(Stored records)

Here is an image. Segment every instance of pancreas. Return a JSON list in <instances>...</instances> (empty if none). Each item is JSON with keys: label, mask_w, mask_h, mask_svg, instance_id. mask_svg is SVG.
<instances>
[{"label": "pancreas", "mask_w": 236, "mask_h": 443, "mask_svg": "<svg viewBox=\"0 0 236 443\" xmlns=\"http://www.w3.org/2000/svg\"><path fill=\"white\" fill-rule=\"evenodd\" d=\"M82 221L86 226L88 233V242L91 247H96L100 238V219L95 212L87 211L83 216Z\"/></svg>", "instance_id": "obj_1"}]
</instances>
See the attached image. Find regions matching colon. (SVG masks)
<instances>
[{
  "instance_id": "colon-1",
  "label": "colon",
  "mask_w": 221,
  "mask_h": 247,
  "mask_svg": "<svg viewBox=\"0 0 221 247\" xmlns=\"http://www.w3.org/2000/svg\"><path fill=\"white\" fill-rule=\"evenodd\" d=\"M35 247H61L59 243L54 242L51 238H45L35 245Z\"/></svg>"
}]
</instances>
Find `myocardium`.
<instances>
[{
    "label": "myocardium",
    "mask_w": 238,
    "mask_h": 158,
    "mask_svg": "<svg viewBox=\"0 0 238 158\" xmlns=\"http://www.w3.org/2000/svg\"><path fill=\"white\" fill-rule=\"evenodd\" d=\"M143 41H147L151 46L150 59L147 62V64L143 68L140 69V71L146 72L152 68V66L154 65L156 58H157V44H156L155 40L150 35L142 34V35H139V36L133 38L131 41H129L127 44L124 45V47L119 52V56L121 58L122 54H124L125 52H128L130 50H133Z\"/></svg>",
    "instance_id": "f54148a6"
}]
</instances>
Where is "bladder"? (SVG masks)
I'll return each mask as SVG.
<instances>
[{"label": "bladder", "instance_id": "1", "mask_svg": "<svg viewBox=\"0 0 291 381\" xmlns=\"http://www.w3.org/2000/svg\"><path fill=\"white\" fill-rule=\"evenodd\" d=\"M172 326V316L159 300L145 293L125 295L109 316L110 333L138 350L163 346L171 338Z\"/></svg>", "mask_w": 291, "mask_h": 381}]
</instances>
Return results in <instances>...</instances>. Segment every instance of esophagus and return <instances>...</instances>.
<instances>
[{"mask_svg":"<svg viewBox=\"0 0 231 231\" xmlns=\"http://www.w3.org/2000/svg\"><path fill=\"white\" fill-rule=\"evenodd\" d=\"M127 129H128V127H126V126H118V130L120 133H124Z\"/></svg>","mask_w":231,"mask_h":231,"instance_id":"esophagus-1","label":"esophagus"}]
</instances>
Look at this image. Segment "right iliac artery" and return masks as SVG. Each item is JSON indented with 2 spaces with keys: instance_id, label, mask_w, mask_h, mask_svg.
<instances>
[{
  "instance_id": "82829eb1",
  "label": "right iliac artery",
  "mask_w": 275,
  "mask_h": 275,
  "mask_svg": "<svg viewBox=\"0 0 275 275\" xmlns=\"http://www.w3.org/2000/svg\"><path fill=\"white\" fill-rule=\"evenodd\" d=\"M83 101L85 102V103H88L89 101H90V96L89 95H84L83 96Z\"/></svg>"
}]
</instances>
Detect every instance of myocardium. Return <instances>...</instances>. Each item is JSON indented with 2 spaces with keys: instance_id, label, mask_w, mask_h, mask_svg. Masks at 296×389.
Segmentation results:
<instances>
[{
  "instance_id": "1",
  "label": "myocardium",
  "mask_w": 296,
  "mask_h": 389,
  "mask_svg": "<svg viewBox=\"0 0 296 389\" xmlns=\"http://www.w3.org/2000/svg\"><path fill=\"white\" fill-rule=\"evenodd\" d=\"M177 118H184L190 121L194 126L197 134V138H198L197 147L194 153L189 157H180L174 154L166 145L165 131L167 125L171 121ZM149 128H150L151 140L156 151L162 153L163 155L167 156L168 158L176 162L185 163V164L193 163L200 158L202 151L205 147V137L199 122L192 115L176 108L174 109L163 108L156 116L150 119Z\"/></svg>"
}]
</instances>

*Stated goal:* Copy every one of the items above word for word, without changing anything.

*Exercise solution:*
Here is an image. Segment every instance of pancreas. Return a JSON list in <instances>...</instances> (empty if none). Each item is JSON with keys: label, mask_w, mask_h, mask_svg, instance_id. mask_svg is SVG.
<instances>
[{"label": "pancreas", "mask_w": 236, "mask_h": 443, "mask_svg": "<svg viewBox=\"0 0 236 443\" xmlns=\"http://www.w3.org/2000/svg\"><path fill=\"white\" fill-rule=\"evenodd\" d=\"M82 221L86 226L88 233V242L91 247H96L100 238V219L95 212L87 211L83 216Z\"/></svg>", "instance_id": "obj_1"}]
</instances>
See the attached image. Find regions matching colon. (SVG masks)
<instances>
[{
  "instance_id": "colon-1",
  "label": "colon",
  "mask_w": 221,
  "mask_h": 247,
  "mask_svg": "<svg viewBox=\"0 0 221 247\" xmlns=\"http://www.w3.org/2000/svg\"><path fill=\"white\" fill-rule=\"evenodd\" d=\"M35 247H61L59 243L54 242L51 238H45L35 245Z\"/></svg>"
}]
</instances>
Find `myocardium`.
<instances>
[{
    "label": "myocardium",
    "mask_w": 238,
    "mask_h": 158,
    "mask_svg": "<svg viewBox=\"0 0 238 158\" xmlns=\"http://www.w3.org/2000/svg\"><path fill=\"white\" fill-rule=\"evenodd\" d=\"M143 41H147L151 46L150 59L147 62V64L143 68L140 69V71L146 72L152 68V66L154 65L156 58H157V44H156L155 40L150 35L142 34V35H139V36L133 38L131 41H129L127 44L124 45V47L119 52V56L121 58L122 54H124L125 52H128L130 50H133Z\"/></svg>",
    "instance_id": "f54148a6"
}]
</instances>
Where is "bladder"? (SVG masks)
I'll return each mask as SVG.
<instances>
[{"label": "bladder", "instance_id": "1", "mask_svg": "<svg viewBox=\"0 0 291 381\" xmlns=\"http://www.w3.org/2000/svg\"><path fill=\"white\" fill-rule=\"evenodd\" d=\"M172 326V316L159 300L145 293L125 295L109 316L110 333L138 350L163 346L171 338Z\"/></svg>", "mask_w": 291, "mask_h": 381}]
</instances>
Return results in <instances>...</instances>. Segment every instance of esophagus and return <instances>...</instances>.
<instances>
[{"mask_svg":"<svg viewBox=\"0 0 231 231\" xmlns=\"http://www.w3.org/2000/svg\"><path fill=\"white\" fill-rule=\"evenodd\" d=\"M127 129H128V127H126V126H118V130L120 133H124Z\"/></svg>","mask_w":231,"mask_h":231,"instance_id":"esophagus-1","label":"esophagus"}]
</instances>
Look at this image. Segment "right iliac artery" and return masks as SVG. Each item is JSON indented with 2 spaces with keys: instance_id, label, mask_w, mask_h, mask_svg.
<instances>
[{
  "instance_id": "82829eb1",
  "label": "right iliac artery",
  "mask_w": 275,
  "mask_h": 275,
  "mask_svg": "<svg viewBox=\"0 0 275 275\" xmlns=\"http://www.w3.org/2000/svg\"><path fill=\"white\" fill-rule=\"evenodd\" d=\"M83 101L85 102V103H88L89 101H90V96L89 95H84L83 96Z\"/></svg>"
}]
</instances>
Detect every instance of myocardium. Return <instances>...</instances>. Each item is JSON indented with 2 spaces with keys: instance_id, label, mask_w, mask_h, mask_svg. Masks at 296×389.
Segmentation results:
<instances>
[{
  "instance_id": "1",
  "label": "myocardium",
  "mask_w": 296,
  "mask_h": 389,
  "mask_svg": "<svg viewBox=\"0 0 296 389\" xmlns=\"http://www.w3.org/2000/svg\"><path fill=\"white\" fill-rule=\"evenodd\" d=\"M177 118H184L190 121L194 126L197 134V138H198L197 147L194 153L189 157H180L174 154L166 145L165 131L167 125L171 121ZM149 128H150L151 140L156 151L162 153L163 155L167 156L168 158L176 162L185 163V164L193 163L200 158L202 151L205 147V137L199 122L192 115L176 108L174 109L163 108L156 116L150 119Z\"/></svg>"
}]
</instances>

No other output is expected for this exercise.